Nigel Farage: ‘Ban terminally-ill migrants’

Jon Danzig |

‘NIGEL FARAGE: UKIP WOULD BAN TERMINALLY-ILL MIGRANTS FROM BRITAIN’ – Telegraph

My response:

Turning away people with terminal illnesses? People with cancer, heart disease, Parkinson’s, Alzheimer’s, diabetes, cystic fibrosis, lung disease, multiple sclerosis, liver cirrhosis, pituitary disease, mental illness… old age? All these conditions and more are potentially terminal.

Nigel Farage’s vision for Britain will be a society that’s nasty, selfish, judgmental, restrictive and mean-spirited.

He doesn’t want people from Europe coming here to pick our strawberries. He doesn’t want seriously ill people coming here. He wants to restrict free movement across Europe – our continent, our Europe – making it as difficult for us to live and work in other European countries as it would be for citizens from other parts of Europe to come here.

And why? Because EU migrants here are a burden? Hardly. The vast majority of EU migrants here are in gainful employment, contributing taxes, buying our goods and services, and setting up businesses that employ and serve us. Only a small minority of EU migrants here are on benefits, and then not for long. Most of them are young, fit, enthusiastic and working hard, helping our country to thrive.

No migrants can come here and start claiming benefits immediately, and there is no evidence that any come here just for benefits. They come here to work; they contribute much more than they take, and their contribution is helping to pay off our national debt. Many British businesses would close without EU migrants here – businesses that employ them, and many businesses that were started and are run by them.

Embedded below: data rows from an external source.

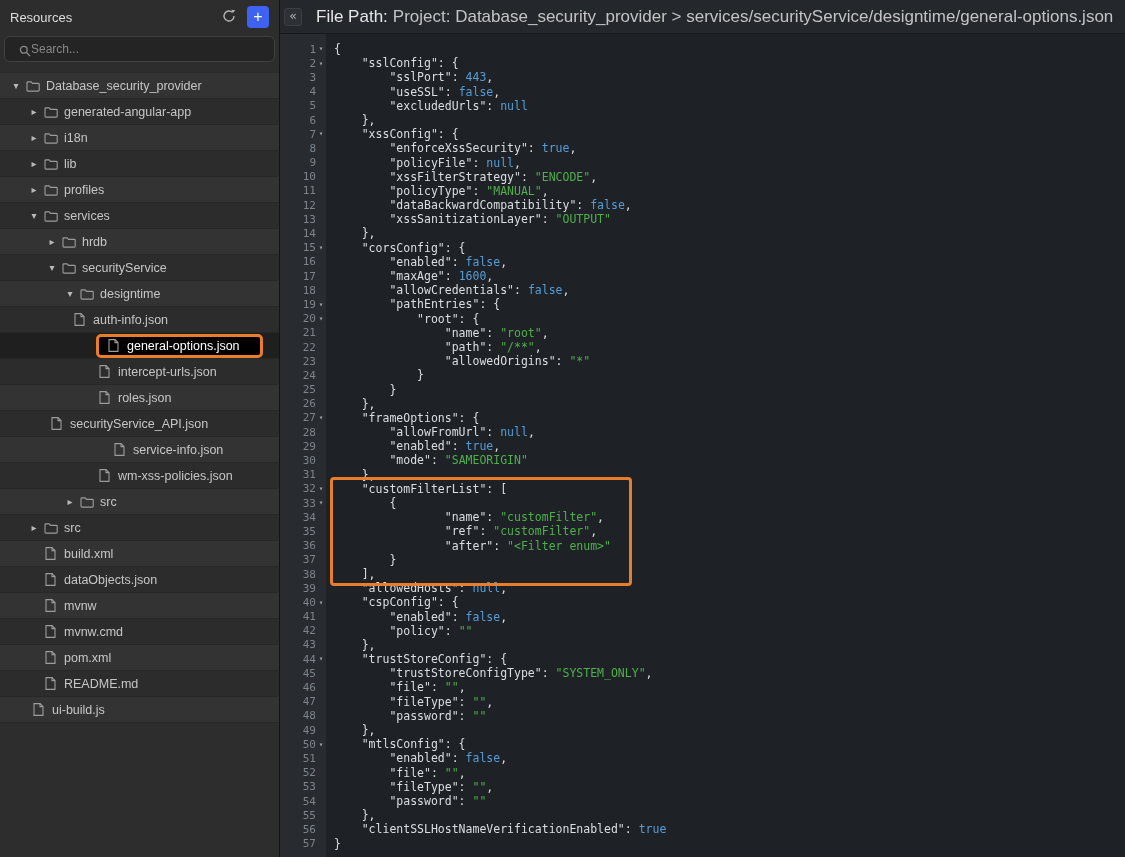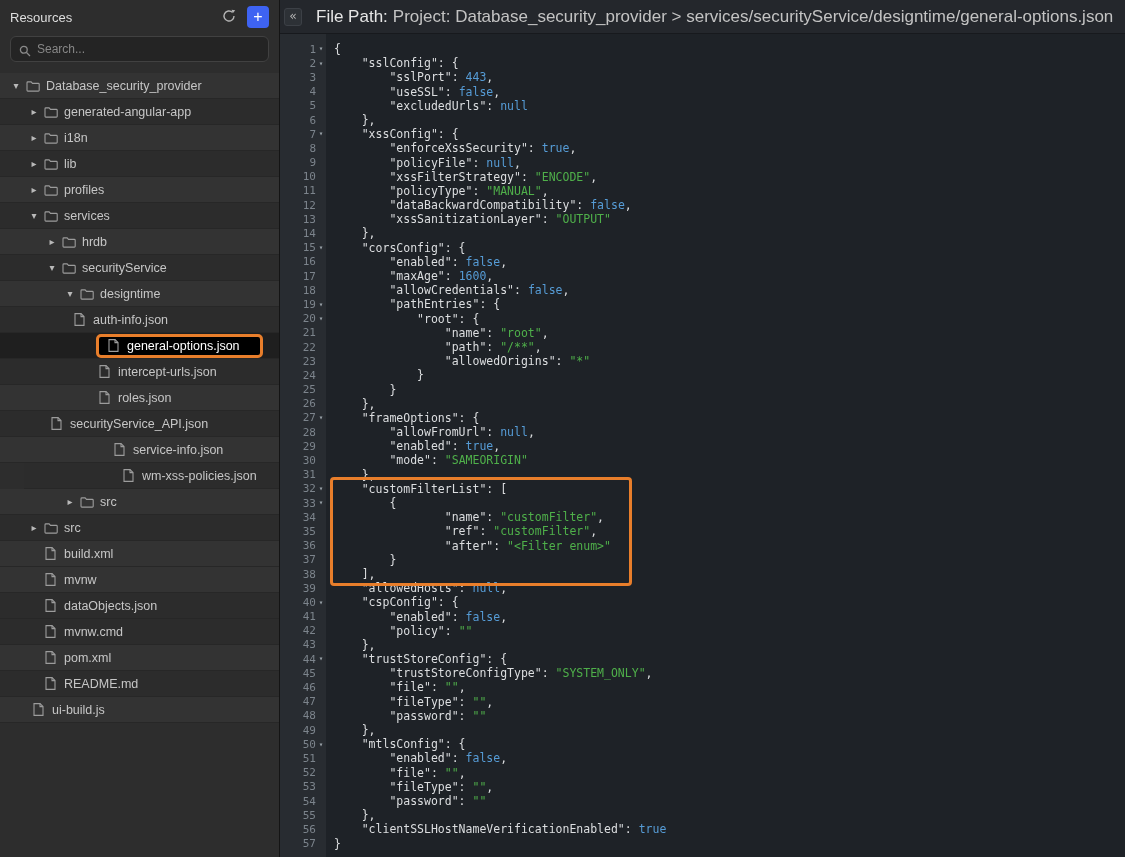--- a/index.html
+++ b/index.html
@@ -32,21 +32,21 @@
   .sb-actions{margin-left:auto;display:flex;align-items:center;gap:8px;}
   .icon-btn{
     width:20px;height:20px;background:transparent;border:none;cursor:pointer;
     display:flex;align-items:center;justify-content:center;padding:0;
   }
   .plus-btn{
     width:22px;height:22px;border:none;border-radius:4px;cursor:pointer;
     background:var(--accent-blue);color:#ffffff;font-size:16px;line-height:1;
     display:flex;align-items:center;justify-content:center;font-family:"Liberation Sans",sans-serif;
   }
-  .search-wrap{position:relative;padding:2px 10px 9px;}
+  .search-wrap{position:relative;padding:2px 4px 9px;}
   .search-icon{position:absolute;left:19px;top:9px;}
   .search-input{
     width:100%;height:26px;border-radius:6px;
     background:#242424;border:1px solid #414141;color:#cfcfcf;
     font-size:12px;padding:0 8px 0 26px;outline:none;
     font-family:"Liberation Sans",sans-serif;
   }
   .search-input::placeholder{color:#878787;}
   .tree{flex:1;overflow:hidden;margin-top:2px;}
   .tree-row{
@@ -273,21 +273,21 @@
       <div class="tree-row alt" style="padding-left: 95px;">
         <span class="arrow"></span>
         <span class="ticon">
           <svg width="11" height="13" viewBox="0 0 11 13">
             <path d="M1 .6h6l3 3v8.8H1z" fill="none" stroke="#9c9c9c" stroke-width="1.1"></path>
             <path d="M7 .6v3h3" fill="none" stroke="#9c9c9c" stroke-width="1.1"></path>
           </svg>
         </span>
         <span class="tlabel">service-info.json</span>
       </div>
-      <div class="tree-row" style="padding-left: 80px; margin-left: 24px;">
+      <div class="tree-row" style="padding-left: 80px;">
         <span class="arrow"></span>
         <span class="ticon">
           <svg width="11" height="13" viewBox="0 0 11 13">
             <path d="M1 .6h6l3 3v8.8H1z" fill="none" stroke="#9c9c9c" stroke-width="1.1"></path>
             <path d="M7 .6v3h3" fill="none" stroke="#9c9c9c" stroke-width="1.1"></path>
           </svg>
         </span>
         <span class="tlabel">wm-xss-policies.json</span>
       </div>
       <div class="tree-row alt" style="padding-left: 62px;">
@@ -311,39 +311,39 @@
       <div class="tree-row alt" style="padding-left: 26px;">
         <span class="arrow"></span>
         <span class="ticon">
           <svg width="11" height="13" viewBox="0 0 11 13">
             <path d="M1 .6h6l3 3v8.8H1z" fill="none" stroke="#9c9c9c" stroke-width="1.1"></path>
             <path d="M7 .6v3h3" fill="none" stroke="#9c9c9c" stroke-width="1.1"></path>
           </svg>
         </span>
         <span class="tlabel">build.xml</span>
       </div>
+      <div class="tree-row" style="padding-left: 26px;">
+        <span class="arrow"></span>
+        <span class="ticon">
+          <svg width="11" height="13" viewBox="0 0 11 13">
+            <path d="M1 .6h6l3 3v8.8H1z" fill="none" stroke="#9c9c9c" stroke-width="1.1"></path>
+            <path d="M7 .6v3h3" fill="none" stroke="#9c9c9c" stroke-width="1.1"></path>
+          </svg>
+        </span>
+        <span class="tlabel">dataObjects.json</span>
+      </div>
       <div class="tree-row alt" style="padding-left: 26px;">
         <span class="arrow"></span>
         <span class="ticon">
           <svg width="11" height="13" viewBox="0 0 11 13">
             <path d="M1 .6h6l3 3v8.8H1z" fill="none" stroke="#9c9c9c" stroke-width="1.1"></path>
             <path d="M7 .6v3h3" fill="none" stroke="#9c9c9c" stroke-width="1.1"></path>
           </svg>
         </span>
         <span class="tlabel">mvnw</span>
-      </div>
-      <div class="tree-row" style="padding-left: 26px;">
-        <span class="arrow"></span>
-        <span class="ticon">
-          <svg width="11" height="13" viewBox="0 0 11 13">
-            <path d="M1 .6h6l3 3v8.8H1z" fill="none" stroke="#9c9c9c" stroke-width="1.1"></path>
-            <path d="M7 .6v3h3" fill="none" stroke="#9c9c9c" stroke-width="1.1"></path>
-          </svg>
-        </span>
-        <span class="tlabel">dataObjects.json</span>
       </div>
       <div class="tree-row" style="padding-left: 26px;">
         <span class="arrow"></span>
         <span class="ticon">
           <svg width="11" height="13" viewBox="0 0 11 13">
             <path d="M1 .6h6l3 3v8.8H1z" fill="none" stroke="#9c9c9c" stroke-width="1.1"></path>
             <path d="M7 .6v3h3" fill="none" stroke="#9c9c9c" stroke-width="1.1"></path>
           </svg>
         </span>
         <span class="tlabel">mvnw.cmd</span>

What’s the problem about ‘free movement’ of people across our continent? Would we want to restrict movement in our own country, between London and Leeds; Watford and Warrington; Birmingham and Brighton? No? So by the same logic, why does it make sense to restrict movement between London or Leeds and Bonn, or Paris, or Warsaw, or Copenhagen?

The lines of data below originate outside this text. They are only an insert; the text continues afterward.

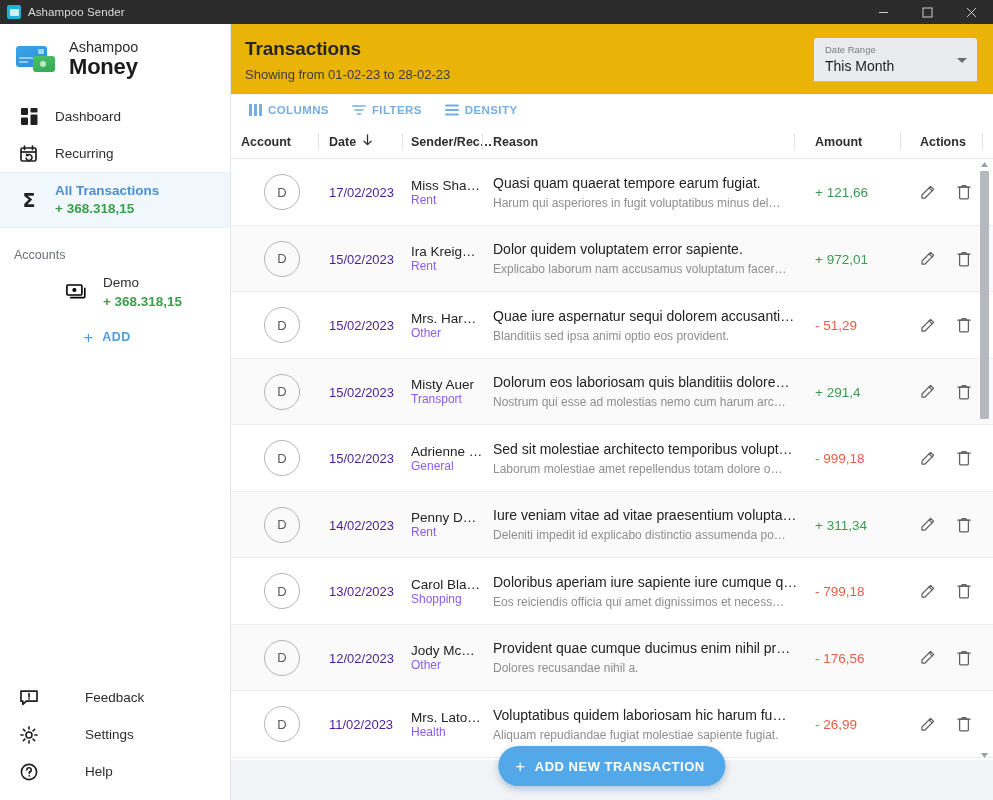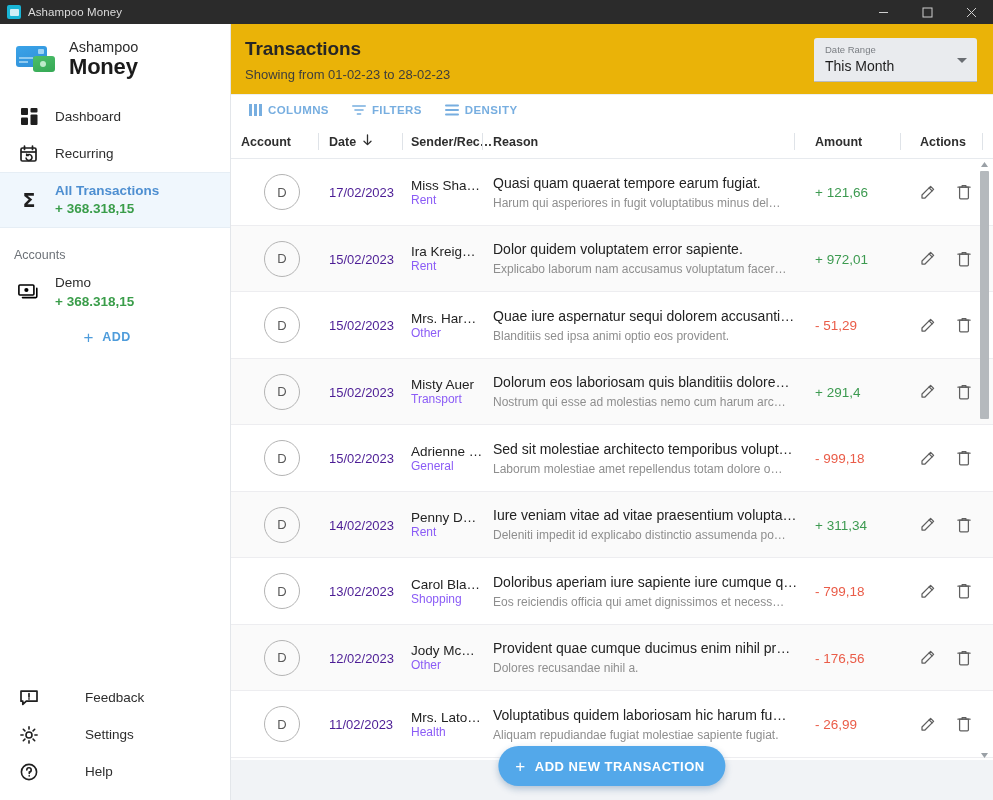--- a/index.html
+++ b/index.html
@@ -80,21 +80,21 @@
     border-top: 1px solid #e6eef5; border-bottom: 1px solid #e6eef5;
   }
   .nav-item.active .nav-label { color: #4e8fd1; font-weight: bold; font-size: 13.5px; line-height: 1.35; }
   .nav-sub { font-size: 13.5px; color: #3a9d4a; font-weight: bold; line-height: 1.35; }
   .sigma { font-size: 19px; font-weight: bold; font-family: "DejaVu Sans", sans-serif; line-height:1; }
 
   .accounts-label {
     font-size: 12.5px; color: #6d7278; padding: 20px 0 6px 14px;
   }
   .account-item {
-    display: flex; align-items: center; gap: 14px; padding: 6px 0 6px 17px;
+    display: flex; align-items: center; gap: 14px; padding: 6px 0 6px 17px; justify-content: center;
   }
   .account-ico { width: 24px; flex: 0 0 24px; display: flex; align-items: center; justify-content: center; }
   .account-name { font-size: 13.5px; color: #2d2d2d; line-height: 1.35; }
   .account-bal { font-size: 13.5px; color: #3a9d4a; font-weight: bold; line-height: 1.35; }
 
   .add-row { display: flex; align-items: center; justify-content: center; gap: 9px; margin-top: 12px; padding-right: 16px; }
   .add-plus { color: #4e9cdb; font-size: 17px; line-height: 1; }
   .add-label { color: #4e9cdb; font-size: 12.5px; font-weight: bold; letter-spacing: .4px; }
 
   .sidebar-spacer { flex: 1 1 auto; }
@@ -204,21 +204,21 @@
 
   .main-footer { height: 40px; flex: 0 0 40px; background: #f1f3f6; }
 </style>
 </head>
 <body>
 
 <div class="app">
 
   <div class="titlebar">
     <span class="titlebar-icon"></span>
-    <span class="titlebar-title">Ashampoo Money</span>
+    <span class="titlebar-title">Ashampoo Sender</span>
     <span class="titlebar-spacer"></span>
     <div class="winbtn">
       <svg width="11" height="11" viewBox="0 0 11 11">
           <line x1="1" y1="5.5" x2="10" y2="5.5" stroke="currentColor" stroke-width="1"></line>
         </svg>
     </div>
     <div class="winbtn">
       <svg width="11" height="11" viewBox="0 0 11 11">
           <rect x="1" y="1" width="9" height="9" fill="none" stroke="currentColor" stroke-width="1"></rect>
         </svg>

We should be making it simpler, not harder, for people and businesses to freely and easily explore and expand and thrive across all of Europe. That means it works both ways. We can go there, they can come here. And actually, the numbers are well balanced. About the same number of Britons now live in the rest of Europe as the number of citizens from the rest of Europe who now live in Britain. Why would we want to end such an arrangement, that gives all of us as European citizens the right to live, work, study, retire or do business in any other EU member state?

Where is UKIP’s close-minded, restrictive policies going to end up? What’s going to happen to migrants who are diagnosed with a terminal illness after they’ve arrived here and started work? A country that closes the door on ill people could become a country that shows the door to ill people too.

UKIP doesn’t want people here who might die soon? Does that include the elderly? Many British people have retired to Spain thanks to the direct benefits of EU ‘free movement’. British citizens living in Spain cost the Spanish health service £249 million each year. How would British people feel if Spain closed the door on British pensioners retiring there? Before Spain joined the EU few foreigners went to live there – then only 0.5% of the Spanish population was foreign born. Now it’s 10%.

UKIP’s vision for Britain and Europe is not my idea of a modern, forward-thinking, dynamic future for our country and continent. I want to see Europe and Europeans working and living closer together, not further apart and estranged from each other.